Some background: Sri Lankans come mainly in two varieties: Tamils and Sinhalese. Sinhalese are mostly Buddhists, while Tamils tend to be primarily Hindus (with some Catholics). In Sri Lanka, the Sinhalese are the majority. There was a big civil war between the Sinhalese and the Tamils. Predictably, the Brits had something to do with it. Under colonial rule, they favoured the minority Tamils for high posts. I wish Wes Hall had been there to point out how wrong that was. When the country got its independence, the majority group saw a chance for payback. One core issue were ethnic quotas in university admissions. Tamils take their education seriously! We have no choice - you might say we have "Tiger" moms. Most Sri Lankans in Canada are Tamils - like me - refugees from the war. My Tamil compadres would probably appreciate me clarifying that the notorious Sri Lankan-Canadian-American SPAC promoter Chamath Palihapitiya is Sinhalese. Look at his skinny legs!

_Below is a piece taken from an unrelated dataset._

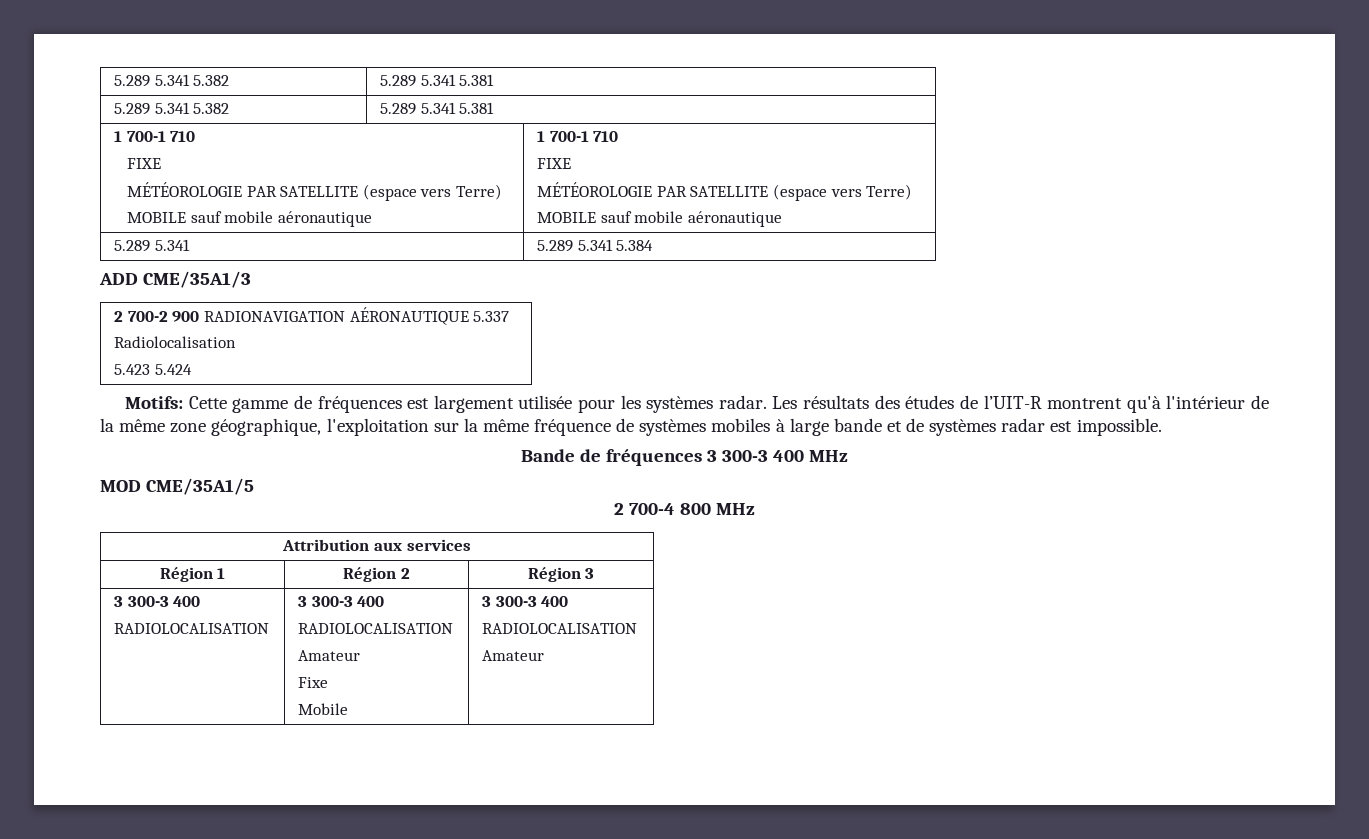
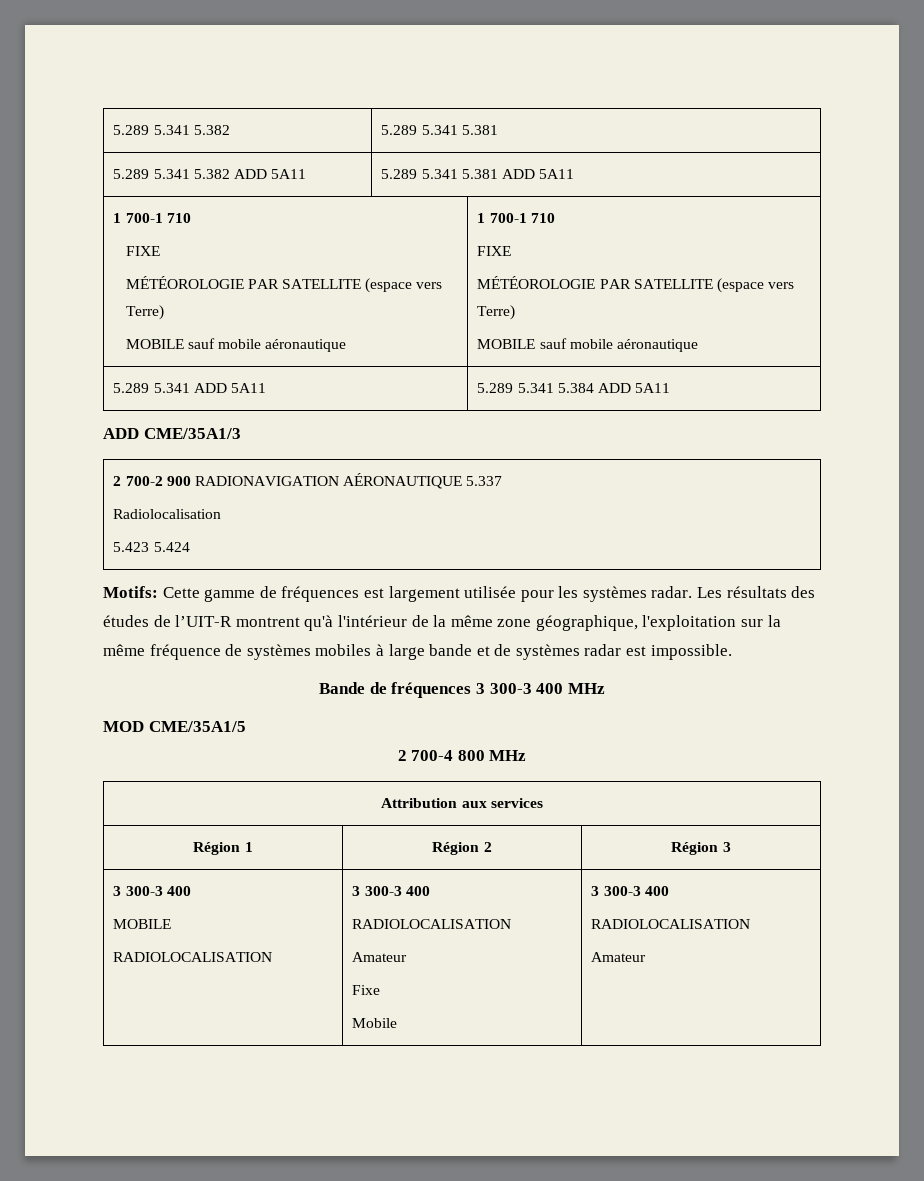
[380,102,495,115] | 5.289 5.341 5.381 -> [233,169,307,179] [381,169,575,179] ADD 5A11 | 5.289 5.341 5.381 ADD 5A11
(190, 245) none -> [193,383,266,393] ADD 5A11
(654, 245) none -> [597,383,671,393] ADD 5A11
(201, 601) none -> [113,919,172,929] // MOBILE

I identify primarily as a Tamil. You’ll find us in Sri Lanka, India and of course, Scarborough. Famous Tamils include American VP Kamala Harris and Google CEO Sundar Pichai. Perhaps the most visible Sri Lankan Tamil on Bay Street these days is Roy Ratnavel. He was the former Head of Distribution at CI Financial until his retirement in August. Roy was a political prisoner in Sri Lanka at age 17 and managed to escape to Canada alone at age 18. He started working in the mailroom at CI where big honcho Bill Holland took a shine to him and Roy eventually rose to hold the title of Vice Chairman. He has just released a bio called Prisoner #1056. His book and other writings are an implicit rebuttal to the victimhood narrative favoured by Wes Hall. I think Roy is doing a great job representing Sri Lankan Tamils as a hard-working, grateful, non-whiney minority. I am very bullish on my people.

Nevertheless, screw the other Sri Lankans, I want to be the totemic Sri Lankan on Bay Street. It’s perfectly OK and even encouraged to refer to me as Klev the Sri Lankan. No way I can let Ian Michael Hildebrande Joseph, if that is his real name, be more famous. In conclusion, I'm not caucasian, I'm a cocky Asian. Another time, I will make sure to address some of your lingering concerns: whether I am a proper Christian or whether I pray to one of those elephant-headed deities, whether I have at any point been a Tamil Tiger and most ominously, whether I am in any way related to RAJ RAJARATNAM. Spooky!